Figure 2 The catalytic centre of the native XFEL-determined structure of photosystem II (two-flash data set; PDB entry 5gti) showing details of the CaMn4O5 cluster and the surrounding residues assigned at 2.35 Å resolution. Coordination bonds are shown in red and hydrogen bonds in black; residues are colour-coded according to the chain identifier. Manganese ions are shown as lilac spheres, the calcium ion as a green sphere, and waters and O atoms as small red spheres.

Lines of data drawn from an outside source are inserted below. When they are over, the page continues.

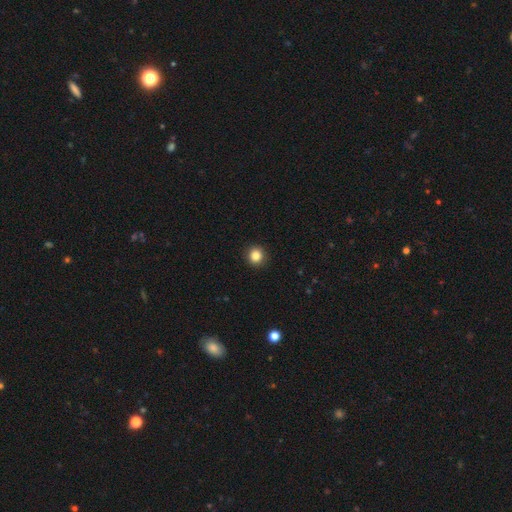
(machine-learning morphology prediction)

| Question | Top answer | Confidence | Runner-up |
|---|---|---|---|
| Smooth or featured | smooth | 85% | star or artifact (11%) |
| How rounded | round | 92% | in between (7%) |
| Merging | none | 92% | minor disturbance (5%) |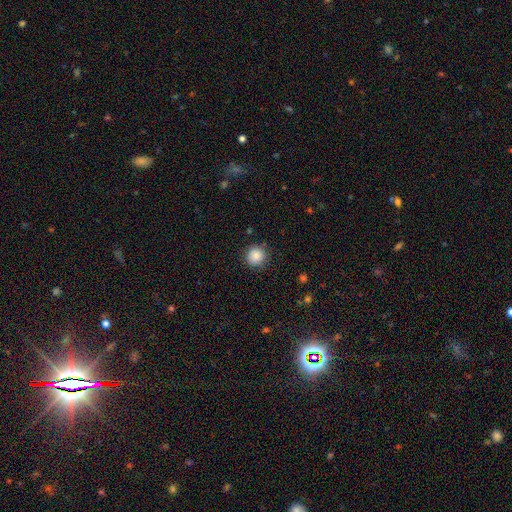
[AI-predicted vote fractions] Smooth or featured?
  - smooth: 85% *
  - star or artifact: 10%
  - featured or disk: 5%
How rounded?
  - round: 93% *
  - in between: 6%
  - cigar-shaped: 1%
Merging?
  - none: 88% *
  - minor disturbance: 9%
  - major disturbance: 2%
  - merger: 1%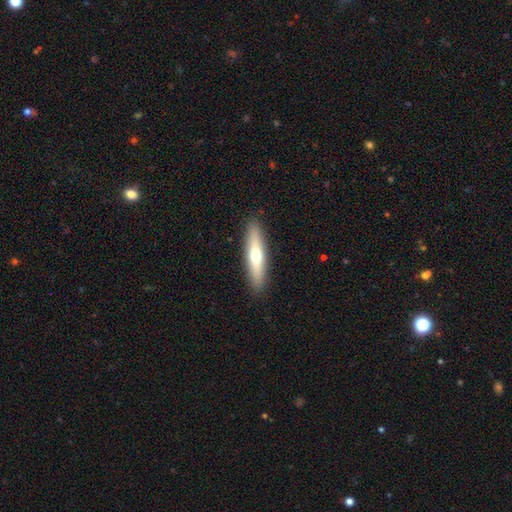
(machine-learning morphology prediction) Smooth or featured? smooth (57%)
How rounded? cigar-shaped (81%)
Merging? none (91%)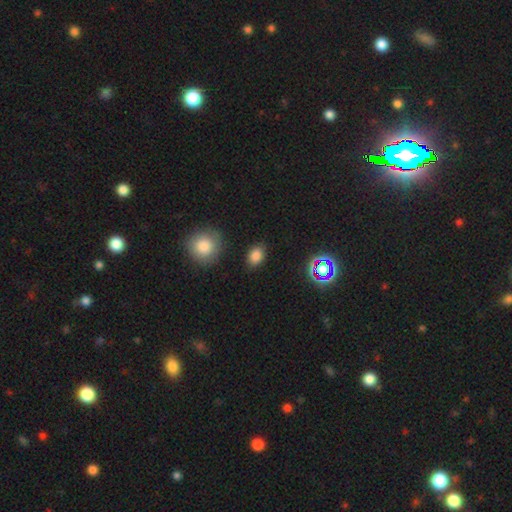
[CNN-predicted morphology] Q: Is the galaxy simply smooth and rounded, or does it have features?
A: smooth — 82%.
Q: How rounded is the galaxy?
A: in between — 74%.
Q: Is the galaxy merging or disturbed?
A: none — 85%.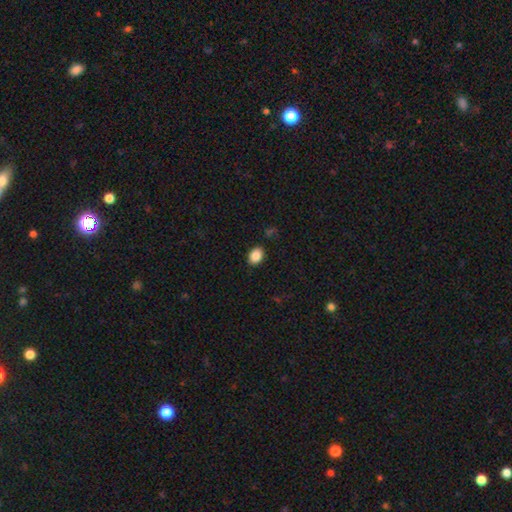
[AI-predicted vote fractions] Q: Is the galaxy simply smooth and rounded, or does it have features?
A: smooth — 87%.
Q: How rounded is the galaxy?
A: in between — 70%.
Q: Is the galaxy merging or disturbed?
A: none — 88%.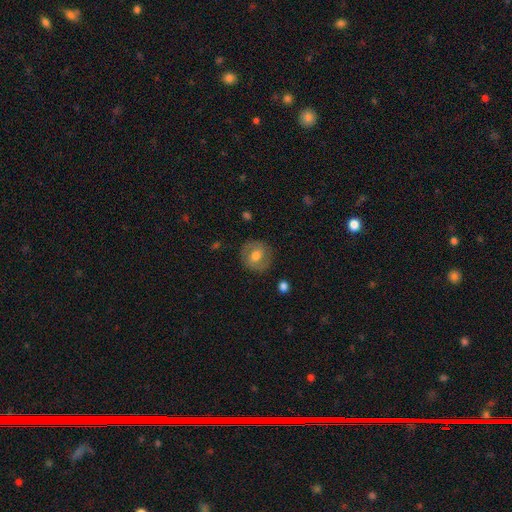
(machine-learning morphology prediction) Smooth or featured?
  - smooth: 59% *
  - featured or disk: 34%
  - star or artifact: 8%
How rounded?
  - round: 86% *
  - in between: 13%
  - cigar-shaped: 1%
Merging?
  - none: 84% *
  - minor disturbance: 11%
  - major disturbance: 4%
  - merger: 1%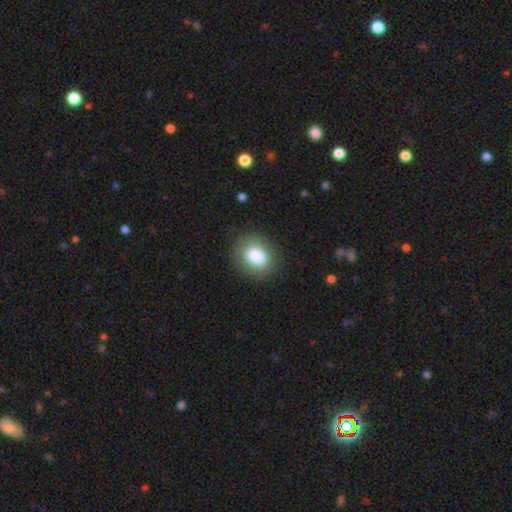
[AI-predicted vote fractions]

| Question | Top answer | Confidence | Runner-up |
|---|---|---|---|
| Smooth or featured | smooth | 82% | featured or disk (9%) |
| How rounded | round | 51% | in between (48%) |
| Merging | none | 83% | minor disturbance (12%) |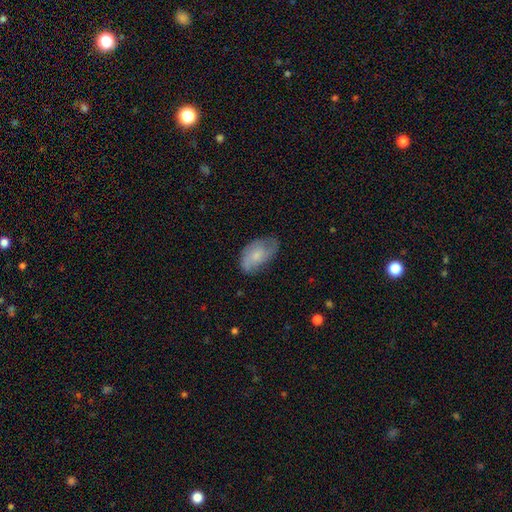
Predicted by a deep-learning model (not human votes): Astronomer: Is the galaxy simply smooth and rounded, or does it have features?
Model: smooth — 63%.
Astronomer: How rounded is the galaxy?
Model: in between — 92%.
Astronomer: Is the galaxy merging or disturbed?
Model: none — 55% (runner-up: minor disturbance, 32%).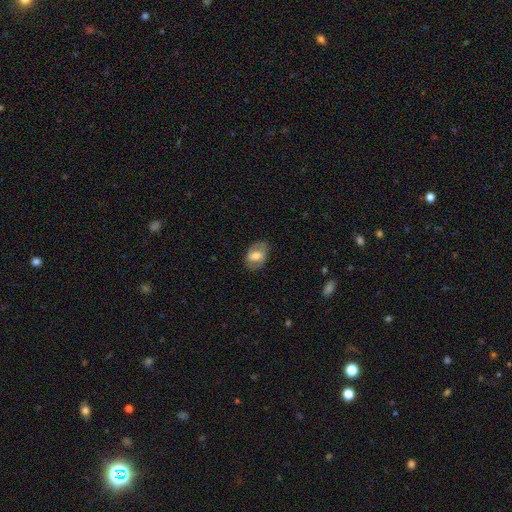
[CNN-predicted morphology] Smooth or featured? Predicted: featured or disk (p=0.47). Merging? Predicted: none (p=0.77).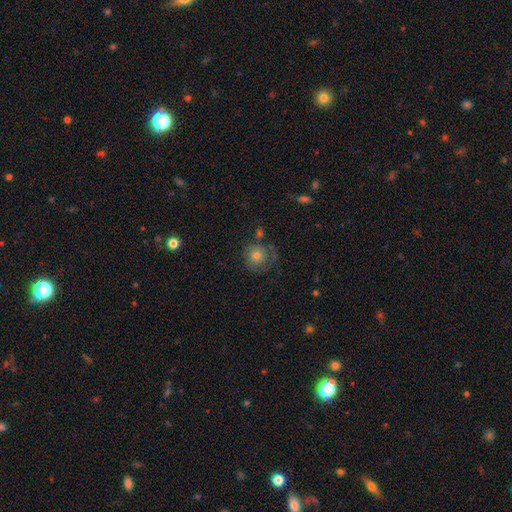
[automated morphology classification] Smooth or featured: smooth — 69% (featured or disk — 21%)
How rounded: round — 89% (in between — 10%)
Merging: none — 57% (minor disturbance — 22%)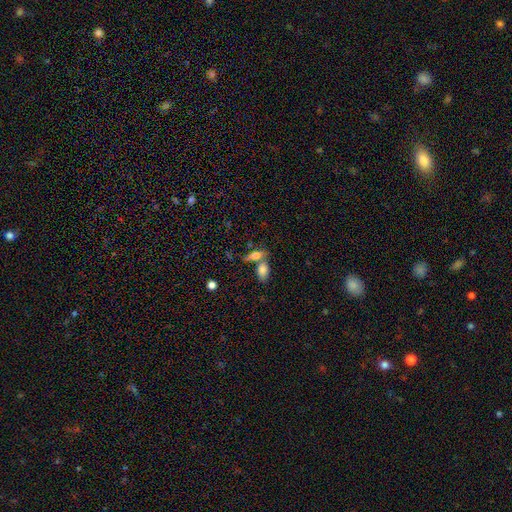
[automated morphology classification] Overall: smooth (71%). How rounded: in between (69%). Merging: none (48%; merger 38%).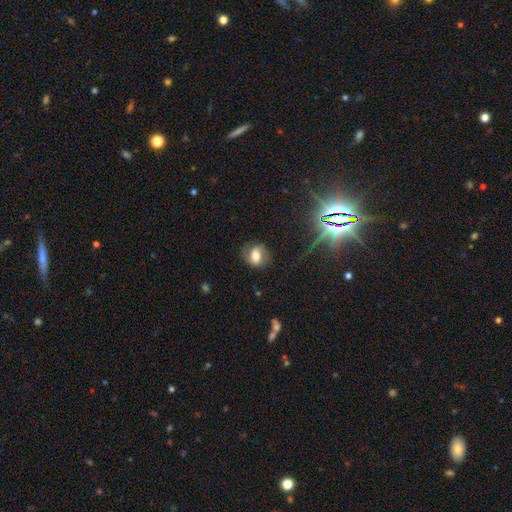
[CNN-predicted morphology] Smooth or featured: smooth — 53% (featured or disk — 34%)
How rounded: in between — 54% (round — 44%)
Merging: none — 70% (minor disturbance — 19%)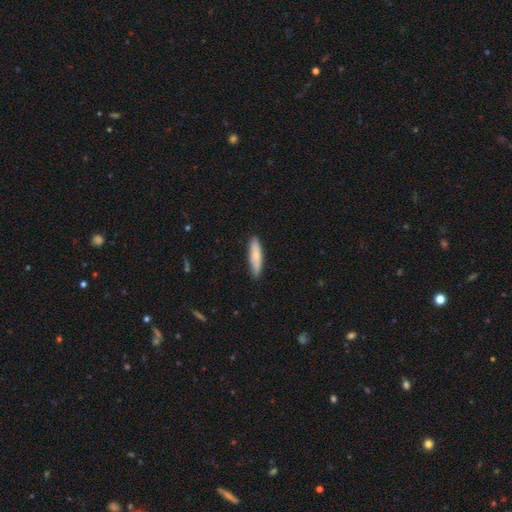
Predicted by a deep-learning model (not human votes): Smooth or featured? smooth (72%)
How rounded? cigar-shaped (74%)
Merging? none (87%)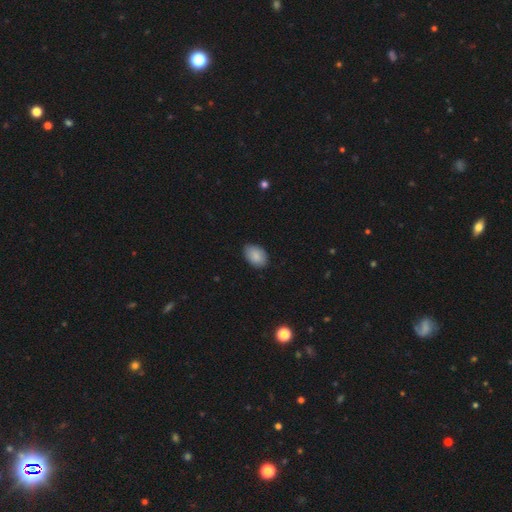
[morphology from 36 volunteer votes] A smooth galaxy with no disk features (89%) that is in between round and cigar-shaped (84%). Merging: none (86%).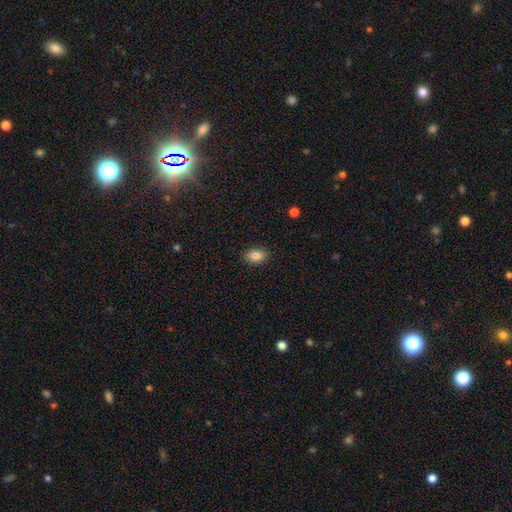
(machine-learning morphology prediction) A smooth galaxy with no disk features (83%) that is in between round and cigar-shaped (80%). Merging: none (87%).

2.2. Copper nitrite reductase in denitrification

Copper nitrite reductases (CuNiRs) perform the first committed step of denitrification (NO₂⁻ + e⁻ + 2H⁺ ↔ NO + H₂O) and have been extensively studied over the last 25 years using SR crystallography. CuNiR was the first copper protein for which a structure was determined at atomic resolution (Ellis et al., 2003), i.e. with a resolution of better than 1.2 Å, the resolution at which carbon–carbon bonds can be resolved. Denitrification is not only important from a bioenergetics perspective, but it is also crucial in terrestrial and oceanic nitrogen cycling and makes a significantly increasing contribution to global warming by the release of N₂O, an ozone-depleting and greenhouse gas that is some 300-fold more potent than CO₂.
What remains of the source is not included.